A pesar de ser lo contrario a lo que el régimen esperaba de una sinfonía, y ante el innegable triunfo, las autoridades la consagraron como una obra maestra del realismo socialista. Frente a esta aparente contradicción, desde el mismo día de su estreno han proliferado las interpretaciones de su contenido. En especial se ha querido ver en ella un roman à clef, un texto musical en clave que esconde circunstancias autobiográficas; según esta idea, la sinfonía relata la lucha del propio compositor -el héroe, el mártir- contra un tirano pomposo y engreído. Refuerza esta tendencia el hecho de que el autor incluyó, con un sentido casi explícito, citas de sus obras anteriores, como la cuarta sinfonía o una canción sobre texto de Pushkin (“Y las vacilaciones desaparecen de mi alma atormentada, como un nuevo y más brillante día trae visiones de oro puro”, en el momento de reposo que precede a la monumental coda en el cuarto movimiento).
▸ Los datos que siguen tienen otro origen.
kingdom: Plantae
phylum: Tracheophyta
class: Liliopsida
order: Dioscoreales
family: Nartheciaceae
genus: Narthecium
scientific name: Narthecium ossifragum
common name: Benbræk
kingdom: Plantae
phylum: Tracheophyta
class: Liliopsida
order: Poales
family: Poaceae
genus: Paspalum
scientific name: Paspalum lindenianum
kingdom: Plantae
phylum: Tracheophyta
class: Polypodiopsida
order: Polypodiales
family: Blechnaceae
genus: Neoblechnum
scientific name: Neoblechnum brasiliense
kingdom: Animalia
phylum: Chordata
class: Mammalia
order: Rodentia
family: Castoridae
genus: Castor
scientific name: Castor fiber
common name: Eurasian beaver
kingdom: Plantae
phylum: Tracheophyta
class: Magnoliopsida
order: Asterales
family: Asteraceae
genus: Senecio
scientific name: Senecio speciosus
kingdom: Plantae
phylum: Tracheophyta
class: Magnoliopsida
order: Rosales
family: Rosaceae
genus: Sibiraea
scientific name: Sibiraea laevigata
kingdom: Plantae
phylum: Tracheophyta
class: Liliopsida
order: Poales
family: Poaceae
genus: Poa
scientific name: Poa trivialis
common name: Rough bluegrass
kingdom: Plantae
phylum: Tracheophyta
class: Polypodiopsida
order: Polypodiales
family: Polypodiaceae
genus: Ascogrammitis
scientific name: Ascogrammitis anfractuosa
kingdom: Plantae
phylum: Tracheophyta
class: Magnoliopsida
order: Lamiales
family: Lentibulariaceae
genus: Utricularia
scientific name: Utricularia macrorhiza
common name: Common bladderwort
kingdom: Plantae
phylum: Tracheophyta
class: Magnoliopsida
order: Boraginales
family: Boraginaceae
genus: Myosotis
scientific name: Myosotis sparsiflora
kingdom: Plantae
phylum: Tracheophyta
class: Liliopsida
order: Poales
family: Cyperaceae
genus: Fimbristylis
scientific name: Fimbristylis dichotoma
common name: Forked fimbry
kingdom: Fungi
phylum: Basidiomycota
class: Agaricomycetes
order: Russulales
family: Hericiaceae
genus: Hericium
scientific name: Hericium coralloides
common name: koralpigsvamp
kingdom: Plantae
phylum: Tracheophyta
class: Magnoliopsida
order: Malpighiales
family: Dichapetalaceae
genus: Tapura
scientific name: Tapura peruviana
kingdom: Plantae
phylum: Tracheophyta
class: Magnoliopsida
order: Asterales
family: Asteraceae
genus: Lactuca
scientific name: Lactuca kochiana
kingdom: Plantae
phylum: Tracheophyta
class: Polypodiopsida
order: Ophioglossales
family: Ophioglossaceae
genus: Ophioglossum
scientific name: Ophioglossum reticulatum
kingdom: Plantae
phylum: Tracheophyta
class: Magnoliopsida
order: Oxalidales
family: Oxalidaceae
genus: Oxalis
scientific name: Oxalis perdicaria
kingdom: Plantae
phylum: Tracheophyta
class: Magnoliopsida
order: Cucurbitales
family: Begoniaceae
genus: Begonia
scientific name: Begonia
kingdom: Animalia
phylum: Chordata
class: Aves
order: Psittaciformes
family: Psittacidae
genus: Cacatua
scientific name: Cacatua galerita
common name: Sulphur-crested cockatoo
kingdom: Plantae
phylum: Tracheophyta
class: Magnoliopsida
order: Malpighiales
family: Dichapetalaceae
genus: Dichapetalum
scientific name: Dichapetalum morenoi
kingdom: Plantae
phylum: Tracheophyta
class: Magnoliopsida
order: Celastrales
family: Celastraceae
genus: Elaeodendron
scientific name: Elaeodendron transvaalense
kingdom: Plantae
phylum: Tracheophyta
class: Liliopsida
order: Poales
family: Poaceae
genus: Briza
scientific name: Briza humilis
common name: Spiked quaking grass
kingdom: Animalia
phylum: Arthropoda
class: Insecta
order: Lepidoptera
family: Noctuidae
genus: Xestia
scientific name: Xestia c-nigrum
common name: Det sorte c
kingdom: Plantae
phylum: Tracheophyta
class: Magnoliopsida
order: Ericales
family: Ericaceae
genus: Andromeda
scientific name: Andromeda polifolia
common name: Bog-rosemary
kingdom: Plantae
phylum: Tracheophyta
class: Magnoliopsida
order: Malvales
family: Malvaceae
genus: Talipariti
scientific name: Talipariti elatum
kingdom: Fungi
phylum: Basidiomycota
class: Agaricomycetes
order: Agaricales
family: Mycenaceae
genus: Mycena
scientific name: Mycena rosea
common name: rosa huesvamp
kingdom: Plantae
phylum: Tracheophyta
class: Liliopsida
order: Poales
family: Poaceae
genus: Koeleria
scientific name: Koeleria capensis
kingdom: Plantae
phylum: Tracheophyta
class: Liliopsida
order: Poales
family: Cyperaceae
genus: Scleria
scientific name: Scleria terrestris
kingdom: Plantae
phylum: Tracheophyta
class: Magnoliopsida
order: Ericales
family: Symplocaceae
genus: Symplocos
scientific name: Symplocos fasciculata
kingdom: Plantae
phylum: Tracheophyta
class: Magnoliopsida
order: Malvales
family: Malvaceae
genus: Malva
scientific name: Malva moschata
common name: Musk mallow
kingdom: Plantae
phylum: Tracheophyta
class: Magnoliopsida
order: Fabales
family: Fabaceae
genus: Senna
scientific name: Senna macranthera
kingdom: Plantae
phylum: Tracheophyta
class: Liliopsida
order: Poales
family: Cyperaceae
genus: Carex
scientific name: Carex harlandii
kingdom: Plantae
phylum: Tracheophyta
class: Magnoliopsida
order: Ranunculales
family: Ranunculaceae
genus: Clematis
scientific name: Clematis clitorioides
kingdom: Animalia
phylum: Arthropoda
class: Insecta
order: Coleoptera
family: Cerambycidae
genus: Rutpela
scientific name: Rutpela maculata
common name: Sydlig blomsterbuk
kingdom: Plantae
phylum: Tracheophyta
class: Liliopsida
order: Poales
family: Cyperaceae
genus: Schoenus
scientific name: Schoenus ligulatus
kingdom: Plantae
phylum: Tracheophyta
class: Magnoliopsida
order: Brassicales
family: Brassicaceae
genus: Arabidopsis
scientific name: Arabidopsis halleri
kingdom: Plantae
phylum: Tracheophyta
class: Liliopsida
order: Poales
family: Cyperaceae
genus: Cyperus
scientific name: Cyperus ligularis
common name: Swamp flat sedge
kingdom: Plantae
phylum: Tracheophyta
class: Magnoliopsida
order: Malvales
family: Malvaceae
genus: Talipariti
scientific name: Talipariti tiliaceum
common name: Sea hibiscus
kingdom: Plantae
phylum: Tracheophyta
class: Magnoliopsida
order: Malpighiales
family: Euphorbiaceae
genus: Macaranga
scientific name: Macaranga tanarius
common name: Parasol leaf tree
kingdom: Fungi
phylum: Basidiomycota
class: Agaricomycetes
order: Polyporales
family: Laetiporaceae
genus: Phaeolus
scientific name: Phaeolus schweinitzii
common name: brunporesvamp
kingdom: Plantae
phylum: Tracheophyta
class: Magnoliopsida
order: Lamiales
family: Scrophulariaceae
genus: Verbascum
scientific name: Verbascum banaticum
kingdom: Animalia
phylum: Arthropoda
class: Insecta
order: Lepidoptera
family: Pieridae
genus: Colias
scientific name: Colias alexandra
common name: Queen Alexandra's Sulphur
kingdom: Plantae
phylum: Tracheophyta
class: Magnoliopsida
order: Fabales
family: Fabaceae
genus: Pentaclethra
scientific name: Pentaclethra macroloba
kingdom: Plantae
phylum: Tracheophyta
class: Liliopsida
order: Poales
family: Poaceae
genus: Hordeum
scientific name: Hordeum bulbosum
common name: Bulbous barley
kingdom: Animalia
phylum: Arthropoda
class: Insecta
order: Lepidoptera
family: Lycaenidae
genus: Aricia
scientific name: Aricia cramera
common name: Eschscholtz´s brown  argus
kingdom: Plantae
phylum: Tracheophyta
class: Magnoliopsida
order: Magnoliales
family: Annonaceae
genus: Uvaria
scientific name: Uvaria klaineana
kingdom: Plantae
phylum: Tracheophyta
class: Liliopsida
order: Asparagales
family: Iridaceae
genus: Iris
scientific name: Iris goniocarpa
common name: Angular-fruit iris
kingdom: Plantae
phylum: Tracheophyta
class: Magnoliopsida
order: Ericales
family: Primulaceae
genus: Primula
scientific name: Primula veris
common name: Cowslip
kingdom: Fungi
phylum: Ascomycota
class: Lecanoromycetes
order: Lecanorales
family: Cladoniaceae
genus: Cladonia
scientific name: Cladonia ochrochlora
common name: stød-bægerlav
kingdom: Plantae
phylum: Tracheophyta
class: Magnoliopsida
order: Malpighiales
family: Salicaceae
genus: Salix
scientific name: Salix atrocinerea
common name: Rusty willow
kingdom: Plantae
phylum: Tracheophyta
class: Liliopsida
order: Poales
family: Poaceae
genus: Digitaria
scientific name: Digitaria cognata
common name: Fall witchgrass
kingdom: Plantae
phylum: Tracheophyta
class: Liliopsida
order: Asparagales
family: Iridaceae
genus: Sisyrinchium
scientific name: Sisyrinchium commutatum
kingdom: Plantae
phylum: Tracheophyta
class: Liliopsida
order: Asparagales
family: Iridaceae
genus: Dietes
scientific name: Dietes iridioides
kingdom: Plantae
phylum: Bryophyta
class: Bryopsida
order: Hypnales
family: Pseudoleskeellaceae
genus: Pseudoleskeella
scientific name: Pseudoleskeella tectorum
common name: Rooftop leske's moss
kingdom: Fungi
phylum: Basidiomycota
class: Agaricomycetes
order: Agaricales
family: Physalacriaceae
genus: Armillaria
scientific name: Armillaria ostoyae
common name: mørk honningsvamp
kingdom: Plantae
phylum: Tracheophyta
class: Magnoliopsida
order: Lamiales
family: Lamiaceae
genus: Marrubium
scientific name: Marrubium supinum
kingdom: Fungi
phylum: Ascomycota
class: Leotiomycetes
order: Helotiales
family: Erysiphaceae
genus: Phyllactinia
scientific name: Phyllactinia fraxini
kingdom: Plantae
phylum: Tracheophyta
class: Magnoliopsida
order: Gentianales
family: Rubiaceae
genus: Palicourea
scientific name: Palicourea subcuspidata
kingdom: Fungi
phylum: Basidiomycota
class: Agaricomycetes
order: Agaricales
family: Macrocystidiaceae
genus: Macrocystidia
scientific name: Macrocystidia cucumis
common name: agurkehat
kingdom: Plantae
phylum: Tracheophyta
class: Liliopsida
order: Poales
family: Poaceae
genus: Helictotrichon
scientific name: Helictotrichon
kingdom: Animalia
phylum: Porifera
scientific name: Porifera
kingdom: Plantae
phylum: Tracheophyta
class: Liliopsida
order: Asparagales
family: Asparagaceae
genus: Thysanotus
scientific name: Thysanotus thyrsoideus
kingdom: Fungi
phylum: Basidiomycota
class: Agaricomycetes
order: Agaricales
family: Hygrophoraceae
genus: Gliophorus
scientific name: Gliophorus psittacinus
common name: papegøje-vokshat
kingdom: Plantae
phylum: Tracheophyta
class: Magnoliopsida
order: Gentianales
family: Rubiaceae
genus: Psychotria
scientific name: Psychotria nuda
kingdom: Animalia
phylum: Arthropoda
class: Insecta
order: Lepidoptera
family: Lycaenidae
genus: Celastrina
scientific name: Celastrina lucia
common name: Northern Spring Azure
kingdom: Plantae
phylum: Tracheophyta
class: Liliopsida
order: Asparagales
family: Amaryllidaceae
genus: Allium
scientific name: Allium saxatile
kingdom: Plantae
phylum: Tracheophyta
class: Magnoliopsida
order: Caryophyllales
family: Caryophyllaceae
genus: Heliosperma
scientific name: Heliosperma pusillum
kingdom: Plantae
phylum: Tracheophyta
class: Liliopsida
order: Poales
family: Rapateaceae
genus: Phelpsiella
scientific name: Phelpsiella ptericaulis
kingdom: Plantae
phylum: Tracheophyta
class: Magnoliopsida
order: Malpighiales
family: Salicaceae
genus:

Respecto del final, más tarde el compositor declaró: “La alegría es forzada, creada bajo amenaza, como en Boris Godunov. Es como si alguien te golpeara con un palo y te dijera: ‘Lo de ustedes es alegría, lo de ustedes es alegría’, y tú te levantaras, tembloroso, y te marcharas murmurando: ‘Lo nuestro es alegría, lo nuestro es alegría’. ¿Qué clase de apoteosis es esa? Hay que ser un completo idiota para no oírlo”.
Lo cierto es que la obra, que además consagró a Shostakovich como uno de los grandes sinfonistas de la historia, es un maravilloso caleidoscopio de ideas e influencias, en el que el autor logró amalgamar con maestría la tradición romántica, la influencia de Mahler (evidente tanto en el segundo movimiento como en el cuarto), la herencia pre-clásica (como los gestos barrocos del Moderato con el que se inicia la obra) y las tendencias de su propia época, y dar lugar al mismo tiempo a momentos de introspección profunda -tal como sucede en el tercer movimiento-, sin dejar de lado esa célebre ironía que tanto había irritado a Stalin, pero que habría de ser siempre para Shostakovich la vía de escape de su genio.